Social media has galvanised outrage among many Muslims over the renewed publications of cartoons of Mohammed by the satirical weekly Charlie Hebdo — with tragic consequences that even the heightened scrutiny of intelligence services was unable to prevent.
The weekly put the cartoons on its front page in September to mark the trial opening for 14 suspected accomplices of the gunmen who massacred 12 people at its Paris office in January 2015, the beginning of a wave of terror that has left more than 250 people dead on French soil.
Later in September, a Pakistani man seeking revenge wounded two people with a meat cleaver in front of the office, unaware that the paper is now housed in a top-secret location. He was not on any of France’s security watch lists.
“The re-publication of the cartoons was viewed as a new insult and worked as an accelerant,” said Laurence Bindner, co-founder of the JOS Project, which monitors extremist content online.
A few days later, President Emmanuel Macron announced a new push to combat radicalism and “liberate Islam in France from foreign influences,” sparking indignation and protests in several Muslim countries.
Calls for violence against French targets soon spread like wildfire on social media, surprising intelligence services which knew the country was already vulnerable to “lone wolf” attackers who are nearly impossible to identify before they act.
“The bitterness against France is no longer just in the jihadist spheres,” Bindner told AFP. “It now reaches from radical Islamic politics to a much larger religious sphere.”
The online hate perpetuated the cycle of violence when an 18-year-old Chechen decapitated Samuel Paty, a teacher who infuriated some parents when he showed the Charlie Hebdo cartoons to students for a lesson on free speech.
Groups linked to Al Qaeda and the Islamic State lauded Paty’s killer and flooded the internet with calls to emulate his attack.
Two weeks later, a young Tunisian who arrived in France only in October killed three people at a church in Nice.

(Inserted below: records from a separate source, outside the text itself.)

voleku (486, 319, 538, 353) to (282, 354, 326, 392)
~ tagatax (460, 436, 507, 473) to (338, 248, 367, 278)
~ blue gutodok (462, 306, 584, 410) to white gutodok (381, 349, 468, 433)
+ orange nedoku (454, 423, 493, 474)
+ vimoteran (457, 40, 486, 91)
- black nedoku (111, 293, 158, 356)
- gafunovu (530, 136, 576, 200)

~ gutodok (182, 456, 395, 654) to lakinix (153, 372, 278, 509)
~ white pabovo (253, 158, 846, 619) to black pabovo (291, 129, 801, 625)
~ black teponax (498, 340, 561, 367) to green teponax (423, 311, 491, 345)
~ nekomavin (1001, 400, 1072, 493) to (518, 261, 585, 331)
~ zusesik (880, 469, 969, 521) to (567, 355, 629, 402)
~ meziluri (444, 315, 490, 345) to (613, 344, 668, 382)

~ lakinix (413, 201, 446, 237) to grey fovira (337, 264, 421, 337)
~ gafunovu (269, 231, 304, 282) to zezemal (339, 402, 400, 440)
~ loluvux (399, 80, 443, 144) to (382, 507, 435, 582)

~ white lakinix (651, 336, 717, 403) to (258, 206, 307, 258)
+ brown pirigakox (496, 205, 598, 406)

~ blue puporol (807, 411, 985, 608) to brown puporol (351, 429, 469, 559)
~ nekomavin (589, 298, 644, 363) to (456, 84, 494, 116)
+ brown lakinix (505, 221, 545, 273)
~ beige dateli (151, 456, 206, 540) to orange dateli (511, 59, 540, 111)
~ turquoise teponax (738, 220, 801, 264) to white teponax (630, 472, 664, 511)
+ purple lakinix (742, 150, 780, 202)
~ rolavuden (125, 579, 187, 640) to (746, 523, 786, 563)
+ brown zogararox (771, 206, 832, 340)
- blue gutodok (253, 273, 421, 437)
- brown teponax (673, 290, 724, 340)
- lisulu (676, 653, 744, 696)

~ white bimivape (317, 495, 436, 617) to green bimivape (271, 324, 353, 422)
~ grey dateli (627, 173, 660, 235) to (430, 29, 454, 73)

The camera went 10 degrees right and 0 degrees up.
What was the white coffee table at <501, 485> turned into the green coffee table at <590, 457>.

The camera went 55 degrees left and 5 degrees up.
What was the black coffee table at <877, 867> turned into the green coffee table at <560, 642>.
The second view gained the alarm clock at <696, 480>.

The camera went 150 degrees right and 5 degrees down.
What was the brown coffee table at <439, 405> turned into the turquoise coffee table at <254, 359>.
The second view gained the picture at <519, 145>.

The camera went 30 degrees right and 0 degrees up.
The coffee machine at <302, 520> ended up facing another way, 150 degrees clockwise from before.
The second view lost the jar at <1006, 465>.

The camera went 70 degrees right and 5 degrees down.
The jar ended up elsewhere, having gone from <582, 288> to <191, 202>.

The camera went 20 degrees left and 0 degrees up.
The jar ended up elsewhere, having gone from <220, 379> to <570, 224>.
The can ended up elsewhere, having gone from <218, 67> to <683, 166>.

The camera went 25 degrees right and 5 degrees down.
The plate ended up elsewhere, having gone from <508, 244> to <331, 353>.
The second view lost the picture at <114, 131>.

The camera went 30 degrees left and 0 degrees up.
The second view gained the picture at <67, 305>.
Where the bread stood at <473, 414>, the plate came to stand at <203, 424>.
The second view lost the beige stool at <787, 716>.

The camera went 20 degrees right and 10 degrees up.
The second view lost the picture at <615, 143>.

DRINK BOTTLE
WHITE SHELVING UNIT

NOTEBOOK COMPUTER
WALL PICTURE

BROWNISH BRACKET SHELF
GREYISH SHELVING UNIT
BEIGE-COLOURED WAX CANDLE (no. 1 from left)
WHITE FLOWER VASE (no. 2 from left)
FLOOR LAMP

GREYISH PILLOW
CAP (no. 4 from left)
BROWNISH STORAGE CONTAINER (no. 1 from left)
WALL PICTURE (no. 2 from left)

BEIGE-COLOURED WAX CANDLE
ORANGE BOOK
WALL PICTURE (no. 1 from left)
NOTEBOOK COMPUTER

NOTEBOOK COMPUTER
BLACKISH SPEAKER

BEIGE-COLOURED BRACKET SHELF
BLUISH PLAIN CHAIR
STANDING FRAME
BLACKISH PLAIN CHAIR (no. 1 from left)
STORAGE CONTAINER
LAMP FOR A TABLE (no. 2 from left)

“The recent surge of terror attacks in France has shown that now, more than ever before, we need to clamp down on the spread of terrorist content online,” said David Ibsen, executive director of the Counter Extremism Project.
France has already promised tougher action against online hate after Paty’s murder — the teacher’s name and the address of his school had been posted in the social media campaign against him.
Yet Ibsen said governments face an uphill battle without concerted efforts by the companies providing the platforms that extremists are so easily exploiting.
“The continued ease of access to hyper-violent imagery and videos on social media demonstrates tech companies’ failure to keep their promises and address the prevalence of extremist and terrorist content online,” he said.
Bindner noted that since Paty’s killing, “there are French tracts posted by non-French accounts, at times showing only mediocre knowledge of the language.”
The content can still be sufficiently effective to motivate receptive listeners, in particular vulnerable or psychologically troubled individuals.
Yet beyond anonymous messages on Facebook or Twitter, the violent criticism of Macron by Muslim political and religious leaders makes extremist propaganda campaigns even more dangerous.
Pakistan’s Prime Minister Imran Khan has accused the French president of attacking the Muslim faith and fuelling Islamophobia in Europe, comments that helped draw thousands into the streets to protest France.
Turkey‘s President Recep Tayyip Erdogan in particular has also seized on Macron’s comments, as well as a blistering cartoon by Charlie Hebdo mocking Erdogan this week, to claim that Muslims are being discriminated against.
Experts say the fiery comments risk carrying much more weight than tepid expressions of solidarity with the French victims of terror attacks.
And combined with scenes of angry protesters burning pictures of Macron, they are exactly what extremists need for their incendiary social media campaigns.
“At the minimum it is irresponsible on behalf of these state leaders,” said Phil Gursky, a former Canadian intelligence officer and now president of the Borealis risk consultancy.
“They do have some degree of responsibility,” he said. “Words matter, especially words by people who are in a position of power.”
Experts say the online praise heaped on those who have carried out the French attacks, which risks inspiring others to seek out targets of their own, also shows how the social media fight cannot be France’s alone.
“More concrete action against online terrorist content must continue to materialise across the European Union,” said Ibsen.
“Only through sustained determination and coordination through the member states can online extremism be fought and ultimately eradicated.”